14 Responses to “A review of the Elecraft K-Pod”

  • Angelo DePalma, KD2HPQ:

    Would have been nice if you’d mentioned what the K3 actually is.

  • Omer, AD7DY:

    Elecraft K3 transceiver. You can look it up on the Elecraft website, pretty nice radio. Happy New Year!

  • Paul kc2nyu:

    Agree, cable far too short. User community needs to figure how we come up with longer cable fix.

    73 Paul

  • Mike VE3WDM:

    Good evening Angelo, very good point sometimes these things get past me.
    Happy New Year and thanks for stopping by Angelo.
    73,
    Mike

  • Mike VE3WDM:

    Hello Omar, it’s a great radio and I also have the Elecraft KX3 as well.
    73,
    Mike

  • Mike VE3WDM:

    Good evening Paul and very nice to hear from you, my fix was to go to Staples and pickup a longer cable. They are not cheap but all is good with the USB cable now.
    73,
    Mike

  • David WB4ONA:

    Elecraft wants $250 for this thing. It’s another $15 if you want the aux-out cable. What a rip-off.

  • Colin VK2JCC:

    All these bits and pieces as add-ons you have to have to make it operate?

    Seems to me that Elecraft is trying to play the game a bit like the Iphone keep the customer paying.

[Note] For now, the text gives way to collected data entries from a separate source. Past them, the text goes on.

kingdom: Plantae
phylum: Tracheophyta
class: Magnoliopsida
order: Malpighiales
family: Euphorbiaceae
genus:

    The Yaesu FT817 is still out in front.

  • Mike VE3WDM:

    Good evening David, thanks for taking the time to comment. Yup the K-pod is 250.00 but it is an option that the buyer chooses to purchase, such as myself……well not really I didn’t purchase it was given to me as a gift. Would I had forked out the money for it, not sure? As for being a rip-off Im not to sure about that Elecraft makes very high quality products and this is just another.
    Happy New Year David and thanks for stopping by.
    73,
    Mike

  • Mike VE3WDM:

    Hello Collin, I hope my post was not misleading in a way that one thinks that the K-Pod is required for the K3 to operate? It is an add on that is some icing on the cake. Kinda like a car has steel rims but a nice add on would be chrome rims. Either way the car work just fine just as the Elecraft K3.
    As for Elecraft trying to keep the customer paying…..They offer rigs that have the ability to expand if the buyer wishes to do so. If you choose a stock K3, KX3 or KX2 the price is “X” amount but in time if you want to add to the rig to improve say by adding filtering, antenna tuner, 2nd independent receiver (K3) and so on you can. On the other hand if you purchase a rig from another manufacture it could mean selling what you have and buying new.
    As for keeping the FT817 yes it is a good rig and for sure there are not to many on the market like it. Elecraft just came out with the KX2 and it is another rig that can be put along side the FT817.
    Happy New Year Colin and thanks for stopping by and taking the time to comment.
    73,
    Mike

  • Tom K5AX:

    I bought the K-3 and it is fine for the RIT, but if you try to tune across the band with one, it keeps hanging up and you have to wait for the CPU to catch up with it.
    I watched the “processes” in the Task Manager but see no change in the CPU usage, I guess it is using its own CPU or the K3’s. Would love to be able to tune across the band freely. So my K-POD is an RIT decoration. Oh, I use it to turn on the RIT and a couple other features with its Macro buttons. But the tuning hang up ruins it. I just moved the k-3 a little closer for my short arms.

  • Tom K5AX:

    Corrections to above 12 March 2017 at 13:10 UTC Comment:
    “I bought a K-POD for my K-3 and it….

  • Lee, AA4GA:

    Good to know, Tom – thanks!

  • Geert Jan PE1HZG:

    The K-POD powers off the K3, no extra cable needed. For older K3 transceivers, you need to change a resistor in the K3, took me less than 5 minutes.

    Putting a longer cable on is easy: 6-pin flat phone cable and some 6-ping RJ12 connectors is all you need. I made a 6 ft cable with parts in my shack.

    I found that the tuning knob had too much friction and had to adjust. Also, the K-POD doesn’t work well if you don’t extend the feet because it will wobble – fix is to remove the standoff feet.

    I don’t have the tuning problems k5AX has but don’t use a PC on my K3.

    The macro manual could do with a re-write – having (conflicting) tables for K3, KX2 and KX3 in the same manual is confusing.